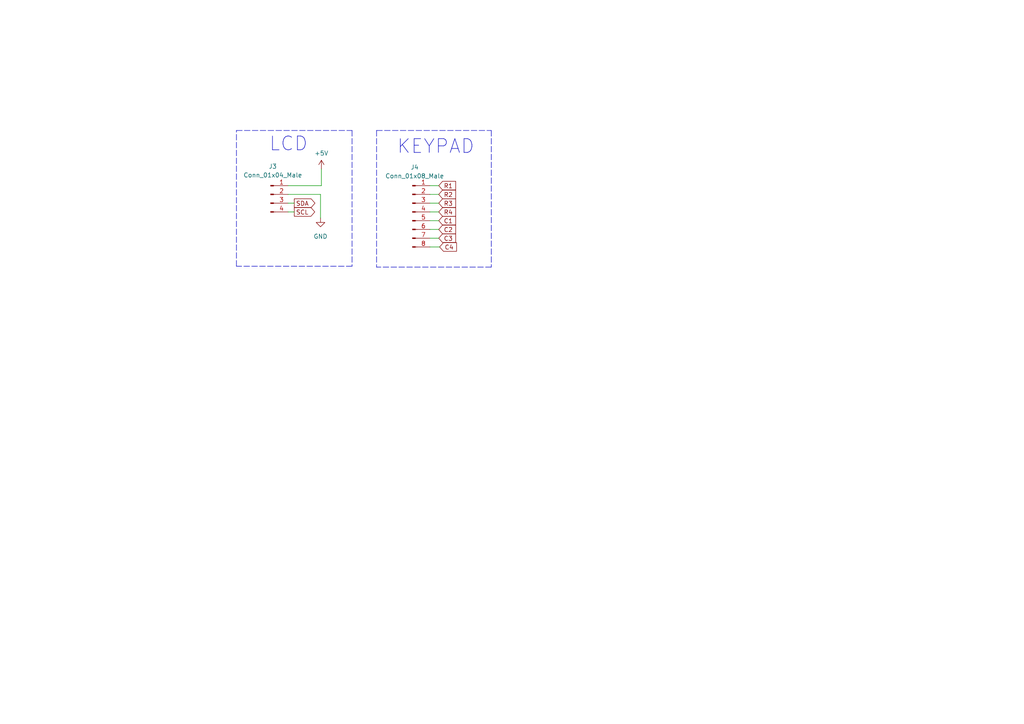
<source format=kicad_sch>
(kicad_sch (version 20211123) (generator eeschema)

  (uuid 47c6d6c3-3338-4f1c-a833-884c1777f88f)

  (paper "A4")

  


  (wire (pts (xy 93.218 49.022) (xy 93.218 53.848))
    (stroke (width 0) (type default) (color 0 0 0 0))
    (uuid 1e6dbea6-8d3b-4843-acf7-0e20f83ccac5)
  )
  (wire (pts (xy 124.714 58.928) (xy 127.254 58.928))
    (stroke (width 0) (type default) (color 0 0 0 0))
    (uuid 1eea50b2-8e76-4fb5-8c49-572b4dbd1cad)
  )
  (polyline (pts (xy 142.494 37.846) (xy 142.494 77.47))
    (stroke (width 0) (type default) (color 0 0 0 0))
    (uuid 2626777b-1366-4be0-9f44-385e684a02a5)
  )

  (wire (pts (xy 92.964 56.388) (xy 92.964 63.246))
    (stroke (width 0) (type default) (color 0 0 0 0))
    (uuid 2d58d609-f83c-4f3b-9d6c-5b4efa7c69d8)
  )
  (polyline (pts (xy 109.22 37.846) (xy 142.494 37.846))
    (stroke (width 0) (type default) (color 0 0 0 0))
    (uuid 35af61d7-4919-409b-a968-45728d79b829)
  )

  (wire (pts (xy 83.566 56.388) (xy 92.964 56.388))
    (stroke (width 0) (type default) (color 0 0 0 0))
    (uuid 71f79c35-1883-41d6-9c2c-bddc705209d3)
  )
  (wire (pts (xy 124.714 56.388) (xy 127.254 56.388))
    (stroke (width 0) (type default) (color 0 0 0 0))
    (uuid 913d6e73-5310-4791-9f6e-85a622ab2c4f)
  )
  (polyline (pts (xy 102.108 77.216) (xy 68.58 77.216))
    (stroke (width 0) (type default) (color 0 0 0 0))
    (uuid a22f475f-9efc-4a66-93ce-463f1ec9683a)
  )

  (wire (pts (xy 124.714 69.088) (xy 127.254 69.088))
    (stroke (width 0) (type default) (color 0 0 0 0))
    (uuid a980ca2a-188b-43e3-8d46-fbd46d147f45)
  )
  (wire (pts (xy 124.714 53.848) (xy 127.254 53.848))
    (stroke (width 0) (type default) (color 0 0 0 0))
    (uuid aeddc261-ace9-4451-a7d4-b3318ac9189b)
  )
  (polyline (pts (xy 68.58 37.846) (xy 102.108 37.846))
    (stroke (width 0) (type default) (color 0 0 0 0))
    (uuid bde5f0eb-0a38-479a-8cf6-fb23fd6409d6)
  )

  (wire (pts (xy 83.566 53.848) (xy 93.218 53.848))
    (stroke (width 0) (type default) (color 0 0 0 0))
    (uuid be79ab8d-6b29-4962-83e8-0dd3a792ebf8)
  )
  (wire (pts (xy 124.714 64.008) (xy 127.254 64.008))
    (stroke (width 0) (type default) (color 0 0 0 0))
    (uuid c9fd7d40-58ea-4a53-b671-c62145b5c6cd)
  )
  (polyline (pts (xy 109.22 37.846) (xy 109.22 77.47))
    (stroke (width 0) (type default) (color 0 0 0 0))
    (uuid d286e51a-3289-47c9-9efd-754f27fd5257)
  )

  (wire (pts (xy 124.714 71.628) (xy 127.508 71.628))
    (stroke (width 0) (type default) (color 0 0 0 0))
    (uuid d47ef638-820e-4a01-8721-511d5519af29)
  )
  (wire (pts (xy 83.566 58.928) (xy 85.344 58.928))
    (stroke (width 0) (type default) (color 0 0 0 0))
    (uuid dd06720e-155e-49f7-8a50-ab760b645a0d)
  )
  (wire (pts (xy 124.714 61.468) (xy 127.254 61.468))
    (stroke (width 0) (type default) (color 0 0 0 0))
    (uuid e6fdd7fd-3844-4c0a-8e2f-931168e8b237)
  )
  (wire (pts (xy 83.566 61.468) (xy 85.344 61.468))
    (stroke (width 0) (type default) (color 0 0 0 0))
    (uuid e817ef5b-be33-49e1-99e4-29d574d770a4)
  )
  (polyline (pts (xy 142.494 77.47) (xy 109.22 77.47))
    (stroke (width 0) (type default) (color 0 0 0 0))
    (uuid f0b6a2bc-0617-4b5e-ae6d-536df110a4ea)
  )
  (polyline (pts (xy 68.58 77.216) (xy 68.58 37.846))
    (stroke (width 0) (type default) (color 0 0 0 0))
    (uuid f31bafa8-83a4-4bce-89b6-d78df81a58a2)
  )

  (wire (pts (xy 124.714 66.548) (xy 127.254 66.548))
    (stroke (width 0) (type default) (color 0 0 0 0))
    (uuid f3a95a02-2dc0-47cf-b66b-6582edcb9ef0)
  )
  (polyline (pts (xy 102.108 37.846) (xy 102.108 77.216))
    (stroke (width 0) (type default) (color 0 0 0 0))
    (uuid f815b61a-f498-4cc2-ae36-46ac4995c737)
  )

  (text "LCD\n" (at 77.978 44.196 0)
    (effects (font (size 4 4)) (justify left bottom))
    (uuid 046a13cc-c26a-4d08-a77e-6ac8ddd4173b)
  )
  (text "KEYPAD\n" (at 115.062 44.958 0)
    (effects (font (size 4 4)) (justify left bottom))
    (uuid 4e974fa0-f44a-4be4-a017-a5521923d6ca)
  )

  (global_label "C3" (shape input) (at 127.254 69.088 0) (fields_autoplaced)
    (effects (font (size 1.27 1.27)) (justify left))
    (uuid 1f3f0b94-7d3a-4dfb-bd50-dfa509e9e067)
    (property "Intersheet References" "${INTERSHEET_REFS}" (id 0) (at 132.1466 69.0086 0)
      (effects (font (size 1.27 1.27)) (justify left) hide)
    )
  )
  (global_label "C2" (shape input) (at 127.254 66.548 0) (fields_autoplaced)
    (effects (font (size 1.27 1.27)) (justify left))
    (uuid 22269ffa-3a90-4323-8531-4e838672341e)
    (property "Intersheet References" "${INTERSHEET_REFS}" (id 0) (at 132.1466 66.4686 0)
      (effects (font (size 1.27 1.27)) (justify left) hide)
    )
  )
  (global_label "R2" (shape input) (at 127.254 56.388 0) (fields_autoplaced)
    (effects (font (size 1.27 1.27)) (justify left))
    (uuid 3e91c8fa-647e-4965-9aab-73ce44587ffd)
    (property "Intersheet References" "${INTERSHEET_REFS}" (id 0) (at 132.1466 56.3086 0)
      (effects (font (size 1.27 1.27)) (justify left) hide)
    )
  )
  (global_label "R3" (shape input) (at 127.254 58.928 0) (fields_autoplaced)
    (effects (font (size 1.27 1.27)) (justify left))
    (uuid 4dbecdb3-823a-43a0-a4f5-b39d10be422d)
    (property "Intersheet References" "${INTERSHEET_REFS}" (id 0) (at 132.1466 58.8486 0)
      (effects (font (size 1.27 1.27)) (justify left) hide)
    )
  )
  (global_label "C1" (shape input) (at 127.254 64.008 0) (fields_autoplaced)
    (effects (font (size 1.27 1.27)) (justify left))
    (uuid 7decf81d-e5c2-4094-af54-9ca36f3f6633)
    (property "Intersheet References" "${INTERSHEET_REFS}" (id 0) (at 132.1466 63.9286 0)
      (effects (font (size 1.27 1.27)) (justify left) hide)
    )
  )
  (global_label "SCL" (shape output) (at 85.344 61.468 0) (fields_autoplaced)
    (effects (font (size 1.27 1.27)) (justify left))
    (uuid 7ecfbd75-2369-4024-b6a2-39effa62c1e1)
    (property "Intersheet References" "${INTERSHEET_REFS}" (id 0) (at 91.2647 61.3886 0)
      (effects (font (size 1.27 1.27)) (justify left) hide)
    )
  )
  (global_label "SDA" (shape output) (at 85.344 58.928 0) (fields_autoplaced)
    (effects (font (size 1.27 1.27)) (justify left))
    (uuid 92d3eba2-ecda-45a9-9108-aec0475ca18c)
    (property "Intersheet References" "${INTERSHEET_REFS}" (id 0) (at 91.3252 58.8486 0)
      (effects (font (size 1.27 1.27)) (justify left) hide)
    )
  )
  (global_label "C4" (shape input) (at 127.508 71.628 0) (fields_autoplaced)
    (effects (font (size 1.27 1.27)) (justify left))
    (uuid c40e236f-662e-4d25-abc3-1a893b62942e)
    (property "Intersheet References" "${INTERSHEET_REFS}" (id 0) (at 132.4006 71.5486 0)
      (effects (font (size 1.27 1.27)) (justify left) hide)
    )
  )
  (global_label "R4" (shape input) (at 127.254 61.468 0) (fields_autoplaced)
    (effects (font (size 1.27 1.27)) (justify left))
    (uuid c56ea391-e898-4418-8991-d033743fbeb7)
    (property "Intersheet References" "${INTERSHEET_REFS}" (id 0) (at 132.1466 61.3886 0)
      (effects (font (size 1.27 1.27)) (justify left) hide)
    )
  )
  (global_label "R1" (shape input) (at 127.254 53.848 0) (fields_autoplaced)
    (effects (font (size 1.27 1.27)) (justify left))
    (uuid d0186f88-e5f9-4903-8bac-ac3fd64fd3b3)
    (property "Intersheet References" "${INTERSHEET_REFS}" (id 0) (at 132.1466 53.7686 0)
      (effects (font (size 1.27 1.27)) (justify left) hide)
    )
  )

  (symbol (lib_id "Connector:Conn_01x04_Male") (at 78.486 56.388 0) (unit 1)
    (in_bom yes) (on_board yes) (fields_autoplaced)
    (uuid 9fcfc4de-1e27-4c3c-8612-ab90c0bf9770)
    (property "Reference" "J3" (id 0) (at 79.121 48.26 0))
    (property "Value" "Conn_01x04_Male" (id 1) (at 79.121 50.8 0))
    (property "Footprint" "UserLibrary:PinHeader_1x04_P2.54mm_Vertical" (id 2) (at 78.486 56.388 0)
      (effects (font (size 1.27 1.27)) hide)
    )
    (property "Datasheet" "~" (id 3) (at 78.486 56.388 0)
      (effects (font (size 1.27 1.27)) hide)
    )
    (pin "1" (uuid e99a108f-7f5d-46f9-a864-cc536311f0fd))
    (pin "2" (uuid 1c0b1b63-0322-4a5f-a40f-cda6076f3971))
    (pin "3" (uuid 57acec9b-75a0-414d-a745-17d6ec123802))
    (pin "4" (uuid a9d3025b-a4a2-4ff2-9b72-08093b6ed823))
  )

  (symbol (lib_id "Connector:Conn_01x08_Male") (at 119.634 61.468 0) (unit 1)
    (in_bom yes) (on_board yes) (fields_autoplaced)
    (uuid a43f4765-1972-4aa9-9413-8d9a75ed35fe)
    (property "Reference" "J4" (id 0) (at 120.269 48.514 0))
    (property "Value" "Conn_01x08_Male" (id 1) (at 120.269 51.054 0))
    (property "Footprint" "UserLibrary:PinHeader_1x08_P2.54mm_Vertical" (id 2) (at 119.634 61.468 0)
      (effects (font (size 1.27 1.27)) hide)
    )
    (property "Datasheet" "~" (id 3) (at 119.634 61.468 0)
      (effects (font (size 1.27 1.27)) hide)
    )
    (pin "1" (uuid 19da0bc8-1749-47b9-9a03-ae6153665e19))
    (pin "2" (uuid 523d9a61-49c5-4c0b-b9a9-71dccebfdfb5))
    (pin "3" (uuid 22ccbcb2-45f6-49cd-a7fd-ec578ed8a83f))
    (pin "4" (uuid 89c255cd-91cc-4d08-a89d-e7aaf4853e0a))
    (pin "5" (uuid f56a1e2d-e448-48aa-8379-10ff9520e733))
    (pin "6" (uuid 3acb5385-aca3-48bf-8120-9867d41bdf9b))
    (pin "7" (uuid c38c5854-f93e-49c8-ab77-8cacf30c70ff))
    (pin "8" (uuid 9bf5258b-78e2-449e-8a08-6116bf473abe))
  )

  (symbol (lib_id "power:GND") (at 92.964 63.246 0) (unit 1)
    (in_bom yes) (on_board yes) (fields_autoplaced)
    (uuid c026f2af-6654-4f4b-a1a4-f51f53304b3a)
    (property "Reference" "#PWR028" (id 0) (at 92.964 69.596 0)
      (effects (font (size 1.27 1.27)) hide)
    )
    (property "Value" "GND" (id 1) (at 92.964 68.58 0))
    (property "Footprint" "" (id 2) (at 92.964 63.246 0)
      (effects (font (size 1.27 1.27)) hide)
    )
    (property "Datasheet" "" (id 3) (at 92.964 63.246 0)
      (effects (font (size 1.27 1.27)) hide)
    )
    (pin "1" (uuid a030e1bc-c404-401e-b631-01ea563c4990))
  )

  (symbol (lib_id "power:+5V") (at 93.218 49.022 0) (unit 1)
    (in_bom yes) (on_board yes) (fields_autoplaced)
    (uuid f68fd9dc-b20d-4d61-9ece-9753db6bd003)
    (property "Reference" "#PWR029" (id 0) (at 93.218 52.832 0)
      (effects (font (size 1.27 1.27)) hide)
    )
    (property "Value" "+5V" (id 1) (at 93.218 44.45 0))
    (property "Footprint" "" (id 2) (at 93.218 49.022 0)
      (effects (font (size 1.27 1.27)) hide)
    )
    (property "Datasheet" "" (id 3) (at 93.218 49.022 0)
      (effects (font (size 1.27 1.27)) hide)
    )
    (pin "1" (uuid 40a1479c-4a1c-4812-a03f-348f8fd6491c))
  )
)

</source>
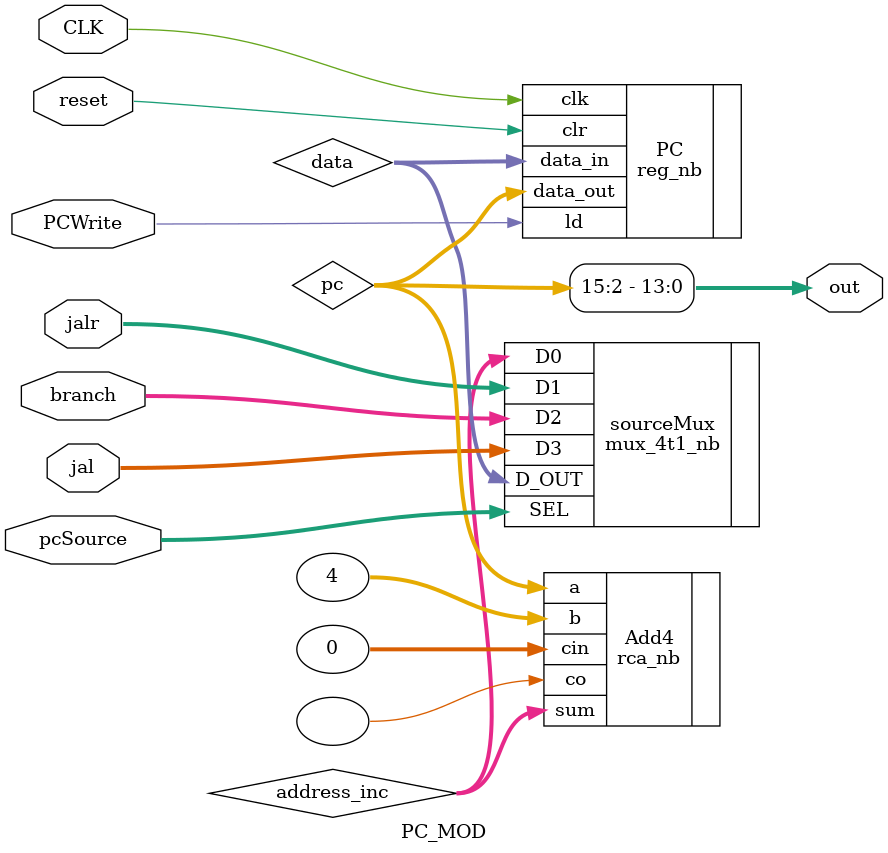
<source format=sv>
`timescale 1ns / 1ps


module PC_MOD(
    input reset,
    input PCWrite,
    input [1:0] pcSource,
    input CLK,
    input [31:0] jalr,
    input [31:0] branch,
    input [31:0] jal,
    output [13:0] out
    );
    
    logic [31:0] data;
    logic [31:0] pc;
    logic [31:0] address_inc;
    
    mux_4t1_nb #(32) sourceMux (
        .SEL(pcSource),
        .D0(address_inc),
        .D1(jalr),
        .D2(branch),
        .D3(jal),
        .D_OUT(data)        );
        
    reg_nb #(32) PC (
        .clk(CLK),
        .clr(reset),
        .ld(PCWrite),
        .data_in(data),
        .data_out(pc)       );
    
    rca_nb #(32) Add4 (.a(pc), .b(4), .cin(0), .sum(address_inc), .co());
    
    assign out = pc[15:2];
    
endmodule

</source>
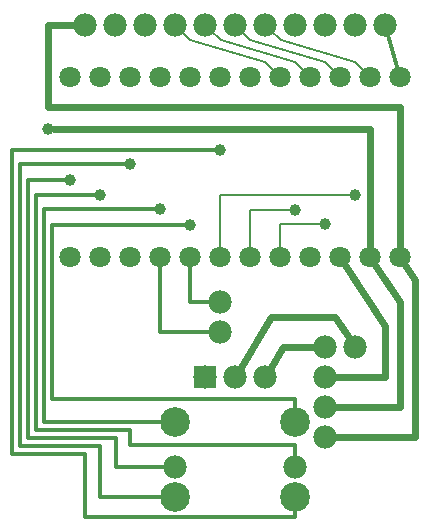
<source format=gbl>
G04 MADE WITH FRITZING*
G04 WWW.FRITZING.ORG*
G04 DOUBLE SIDED*
G04 HOLES PLATED*
G04 CONTOUR ON CENTER OF CONTOUR VECTOR*
%ASAXBY*%
%FSLAX23Y23*%
%MOIN*%
%OFA0B0*%
%SFA1.0B1.0*%
%ADD10C,0.099055*%
%ADD11C,0.078000*%
%ADD12C,0.070866*%
%ADD13C,0.039370*%
%ADD14R,0.078000X0.078000*%
%ADD15C,0.012000*%
%ADD16C,0.024000*%
%ADD17C,0.008000*%
%LNCOPPER0*%
G90*
G70*
G54D10*
X1050Y100D03*
X650Y100D03*
X650Y350D03*
G54D11*
X1050Y200D03*
G54D10*
X1050Y350D03*
G54D11*
X650Y200D03*
X350Y1675D03*
X450Y1675D03*
X550Y1675D03*
X650Y1675D03*
X750Y1675D03*
X850Y1675D03*
X950Y1675D03*
X1050Y1675D03*
X1150Y1675D03*
X1250Y1675D03*
X1350Y1675D03*
X350Y1675D03*
X450Y1675D03*
X550Y1675D03*
X650Y1675D03*
X750Y1675D03*
X850Y1675D03*
X950Y1675D03*
X1050Y1675D03*
X1150Y1675D03*
X1250Y1675D03*
X1350Y1675D03*
G54D12*
X1400Y900D03*
X1300Y900D03*
X1200Y900D03*
X1100Y900D03*
X1000Y900D03*
X900Y900D03*
X800Y900D03*
X700Y900D03*
X600Y900D03*
X500Y900D03*
X400Y900D03*
X300Y900D03*
X1400Y1500D03*
X1300Y1500D03*
X1200Y1500D03*
X1100Y1500D03*
X1000Y1500D03*
X900Y1500D03*
X800Y1500D03*
X700Y1500D03*
X600Y1500D03*
X500Y1500D03*
X400Y1500D03*
X300Y1500D03*
G54D11*
X800Y750D03*
X800Y650D03*
X1150Y601D03*
X1250Y601D03*
X1150Y300D03*
X1150Y400D03*
X1150Y500D03*
G54D13*
X1250Y1108D03*
X1150Y1009D03*
X1050Y1058D03*
X227Y1328D03*
X700Y1008D03*
X600Y1059D03*
X400Y1108D03*
X300Y1158D03*
X500Y1209D03*
X800Y1258D03*
G54D11*
X750Y500D03*
X850Y500D03*
X950Y500D03*
G54D14*
X750Y500D03*
G54D15*
X700Y750D02*
X700Y875D01*
D02*
X775Y750D02*
X700Y750D01*
D02*
X600Y650D02*
X600Y875D01*
D02*
X775Y650D02*
X600Y650D01*
G54D16*
D02*
X1450Y825D02*
X1450Y300D01*
D02*
X1450Y300D02*
X1180Y300D01*
D02*
X1417Y875D02*
X1450Y825D01*
D02*
X1400Y751D02*
X1400Y400D01*
D02*
X1400Y400D02*
X1180Y400D01*
D02*
X1317Y875D02*
X1400Y751D01*
D02*
X1350Y669D02*
X1350Y500D01*
D02*
X1350Y500D02*
X1180Y500D01*
D02*
X1217Y875D02*
X1350Y669D01*
G54D15*
D02*
X1393Y1525D02*
X1356Y1651D01*
G54D17*
D02*
X1249Y1551D02*
X1001Y1624D01*
D02*
X1001Y1624D02*
X967Y1657D01*
D02*
X1282Y1518D02*
X1249Y1551D01*
D02*
X900Y1624D02*
X867Y1657D01*
D02*
X1149Y1551D02*
X900Y1624D01*
D02*
X1182Y1518D02*
X1149Y1551D01*
D02*
X1049Y1551D02*
X801Y1625D01*
D02*
X801Y1625D02*
X767Y1658D01*
D02*
X1082Y1518D02*
X1049Y1551D01*
D02*
X800Y1108D02*
X1236Y1108D01*
D02*
X800Y926D02*
X800Y1108D01*
D02*
X1000Y1009D02*
X1136Y1009D01*
D02*
X1000Y926D02*
X1000Y1009D01*
D02*
X900Y1058D02*
X1036Y1058D01*
D02*
X900Y926D02*
X900Y1058D01*
D02*
X949Y1551D02*
X700Y1625D01*
D02*
X700Y1625D02*
X667Y1657D01*
D02*
X982Y1518D02*
X949Y1551D01*
G54D16*
D02*
X1400Y1401D02*
X227Y1401D01*
D02*
X227Y1401D02*
X227Y1675D01*
D02*
X1400Y931D02*
X1400Y1401D01*
D02*
X227Y1675D02*
X319Y1675D01*
D02*
X1300Y1328D02*
X246Y1328D01*
D02*
X1300Y931D02*
X1300Y1328D01*
G54D15*
D02*
X238Y1008D02*
X686Y1008D01*
D02*
X238Y426D02*
X238Y1008D01*
D02*
X1050Y426D02*
X238Y426D01*
D02*
X1050Y385D02*
X1050Y426D01*
D02*
X211Y1059D02*
X586Y1059D01*
D02*
X211Y350D02*
X211Y1059D01*
D02*
X626Y350D02*
X211Y350D01*
D02*
X106Y1258D02*
X787Y1258D01*
D02*
X106Y245D02*
X106Y1258D01*
D02*
X348Y245D02*
X106Y245D01*
D02*
X348Y35D02*
X348Y245D01*
D02*
X1050Y35D02*
X348Y35D01*
D02*
X1050Y65D02*
X1050Y35D01*
D02*
X132Y1209D02*
X486Y1209D01*
D02*
X132Y271D02*
X132Y1209D01*
D02*
X400Y271D02*
X132Y271D01*
D02*
X400Y100D02*
X400Y271D01*
D02*
X626Y100D02*
X400Y100D01*
D02*
X159Y1158D02*
X286Y1158D01*
D02*
X159Y297D02*
X159Y1158D01*
D02*
X451Y297D02*
X159Y297D01*
D02*
X451Y200D02*
X451Y297D01*
D02*
X625Y200D02*
X451Y200D01*
D02*
X185Y324D02*
X185Y1108D01*
D02*
X185Y1108D02*
X386Y1108D01*
D02*
X500Y324D02*
X185Y324D01*
D02*
X500Y275D02*
X500Y324D01*
D02*
X1050Y275D02*
X500Y275D01*
D02*
X1050Y225D02*
X1050Y275D01*
G54D16*
D02*
X1182Y701D02*
X970Y701D01*
D02*
X970Y701D02*
X865Y526D01*
D02*
X1233Y626D02*
X1182Y701D01*
D02*
X1010Y601D02*
X965Y526D01*
D02*
X1120Y601D02*
X1010Y601D01*
G04 End of Copper0*
M02*
</source>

===============

● YOUR GOAL
From the entries above, return each line with the word "unit" in it.

● SOLUTION BELOW
  (symbol (lib_id "Connector:Conn_01x04_Male") (at 78.486 56.388 0) (unit 1)
  (symbol (lib_id "Connector:Conn_01x08_Male") (at 119.634 61.468 0) (unit 1)
  (symbol (lib_id "power:GND") (at 92.964 63.246 0) (unit 1)
  (symbol (lib_id "power:+5V") (at 93.218 49.022 0) (unit 1)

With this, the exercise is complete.